Seit 2004 spielt sie ein Instrument des Deutschen Musikinstrumentenfonds in der Deutschen Stiftung Musikleben, derzeit als Preisträgerin seit 2010 ein Cello von Giuseppe Guarneri, Cremona 1713, eine treuhänderische Eingabe aus Familienbesitz. 2014 wurde Janina Ruh zum SWR2 New Talent gekürt.

Boris Kusnezow

stammt aus Moskau und begann dort seine Ausbildung an der traditionsreichen Gnessin-Akademie. Seit seinem 8. Lebensjahr lebt er in Deutschland. Studium in der "Pianistenschmiede" der Musikhochschule Hannover bei Bernd Goetzke. 2009 Preis des Deutschen Musikwettbewerbs. Bald darauf Debüt in der Carnegie Hall, wo er den Kritiker der New York Times mit einer "most impressive interpretation" begeisterte. Erste Preise bei internationalen Wettbewerben, Fellowship des britischen Borletti-Buitoni Trusts, Stipendien der Deutschen Stiftung Musikleben und der Studienstiftung des Deutschen Volkes und zahlreiche CD-Einspielungen – solistisch, kammermusikalisch und als Liedbegleiter. Auftritte mit renommierten Kammermusikpartnern in Deutschland und weltweit. Boris Kusnezow unterrichtet an der Hochschule für Musik, Theater und Medien Hannover.

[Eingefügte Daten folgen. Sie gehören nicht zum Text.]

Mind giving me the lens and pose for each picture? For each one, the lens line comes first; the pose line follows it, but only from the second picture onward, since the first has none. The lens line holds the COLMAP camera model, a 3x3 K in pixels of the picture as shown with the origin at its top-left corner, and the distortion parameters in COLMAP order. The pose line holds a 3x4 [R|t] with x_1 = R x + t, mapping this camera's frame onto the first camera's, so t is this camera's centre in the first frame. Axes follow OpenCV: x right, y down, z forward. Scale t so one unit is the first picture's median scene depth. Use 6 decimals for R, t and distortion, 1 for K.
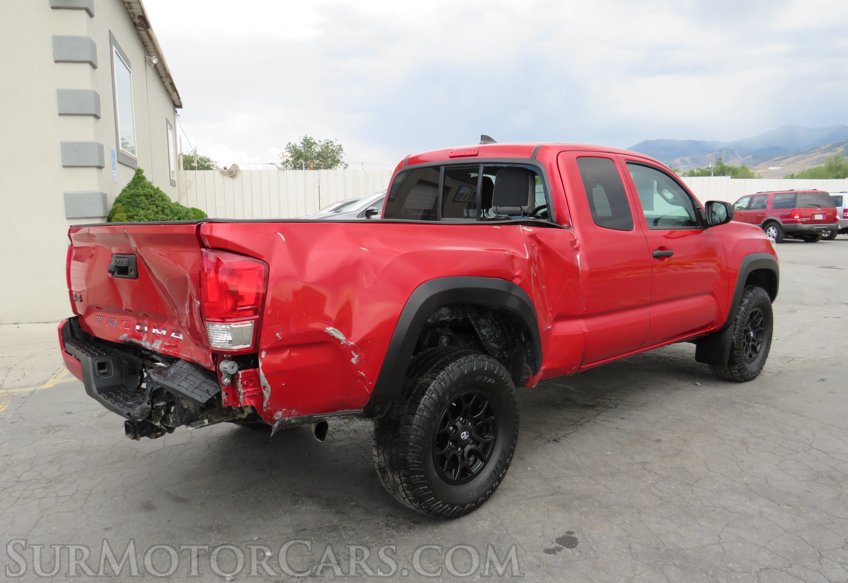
lens RADIAL K [[673.1, 0, 422.1], [0, 673.1, 278.9], [0, 0, 1]] dist [-0.001303, 0.002566]
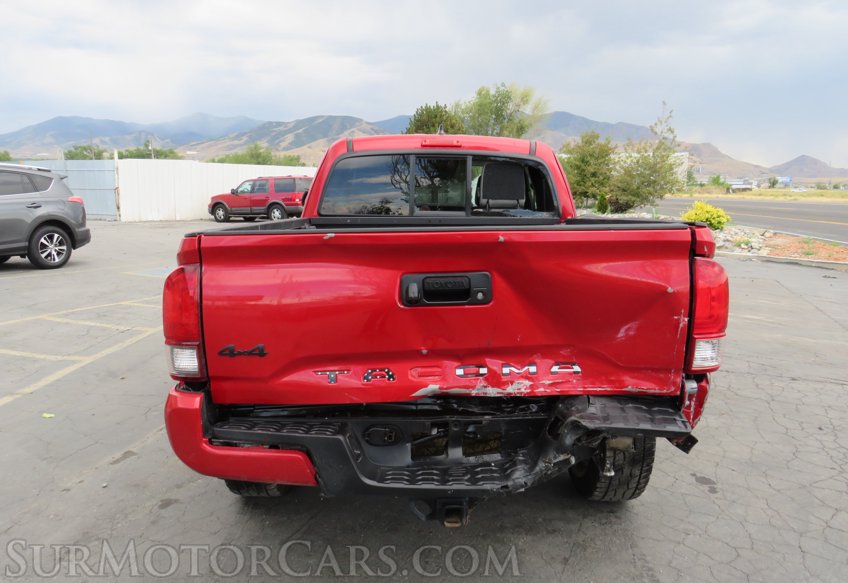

SWR2 New Talent: Kulturradio fördert junge Musiker

Die Musikredaktion von SWR2 rief 2013 das Förderprogramm SWR2 New Talent ins Leben, um junge Musiker beim Einstieg in ihre professionelle Karriere zu begleiten und gezielt zu unterstützen. Wer hierfür ausgewählt wird, genießt drei Jahre lang eine enge Zusammenarbeit mit dem Sender: Dazu gehören Einladungen zu den Konzertreihen des SWR, Live-Mitschnitte und Sendungen von Konzerten im Radioprogramm SWR2, Aufnahmen in den Produktionsstudios, enger Austausch und Beratung mit der Redaktion und den Tonmeistern des SWR und eine starke Präsenz im Radio, Fernsehen und auf den Websites des SWR. Im Förderprogramm waren und sind bisher: Hanna-Elisabeth Müller (Sopran), Alexej Gorlatch (Klavier), Janina Ruh (Violoncello), das vision string quartet und Simon Höfele (Trompete).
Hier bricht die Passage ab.